Tugas yang Dikerjakan
1. Tentukan apakah setiap pernyataan berikut sesuai dengan teks tentang pernikahan dalam Islam: (a) Buku ini membahas khitbah atau meminang. (b) Menurut teks, masih ada persoalan kehidupan yang belum dijelaskan Islam. (c) Teks menyebut Islam sebagai agama yang menebar rahmat bagi semesta alam. Jawab ya atau tidak untuk masing-masing, disertai kutipan persis dari teks yang menjadi penentunya.
2. Salin ulang secara persis bagian teks tentang pernikahan dalam Islam, mulai dari "Islam adalah agama" hingga "bagi semesta alam.".

Teks Dokumen
────────────────────────────────────────

Islam adalah agama yang universal. Agama yang mencakup seluruh aspek
kehidupan. Tidak ada satu persoalan pun dalam kehidupan ini, melainkan
telah dijelaskan. Dan tidak ada satu masalah pun, melainkan telah
disentuh oleh nilai Islam, kendati masalah tersebut nampak ringan dan
sepele. Itulah Islam, agama yang menebar rahmat bagi semesta alam.
Dalam hal pernikahan, Islam telah berbicara banyak. Dari sejak
mencari kriteria calon pendamping hidup, hingga bagaimana cara
berinteraksi dengannya tatkala resmi menjadi penyejuk hati. Islam
memberikan tuntunan, begitu pula Islam mengarahkan bagaimana panduan
menyelenggarakan sebuah pesta pernikahan yang suka ria, namun tetap
memperoleh berkah dan tidak menyelisihi sunnah Rasulullah shallallahu
‘alaihi wasallam, demikian pula dengan pernikahan yang sederhana namun
tetap ada daya tarik tersendiri. Maka Islam mengajarkannya.
Namun buku ini sebatas membahas tentang manfaat menikah, hal-hal yang
berkenaan tentang khitbah (meminang), akad nikah, rukun-rukun, dan
syarat-syarat serta pembahasan tentang pesta perkawinan atau walimatul ‘ursy. Semoga kita bisa mengambil manfaat dari pembahasan tersebut.

────────────────────────────────────────

Data Tersedia
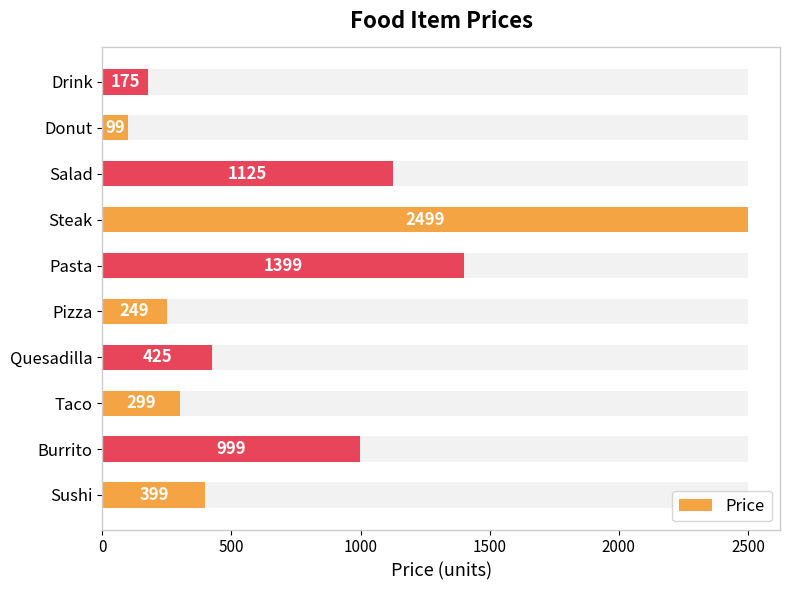

How many data points are less than 425?

5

────────────────────────────────────────

Jawaban Tugas
1.
(a) Ya: "hal-hal yang berkenaan tentang khitbah (meminang)"
(b) Tidak: "Tidak ada satu persoalan pun dalam kehidupan ini, melainkan telah dijelaskan."
(c) Ya: "agama yang menebar rahmat bagi semesta alam"

2.
Islam adalah agama yang universal. Agama yang mencakup seluruh aspek
kehidupan. Tidak ada satu persoalan pun dalam kehidupan ini, melainkan
telah dijelaskan. Dan tidak ada satu masalah pun, melainkan telah
disentuh oleh nilai Islam, kendati masalah tersebut nampak ringan dan
sepele. Itulah Islam, agama yang menebar rahmat bagi semesta alam.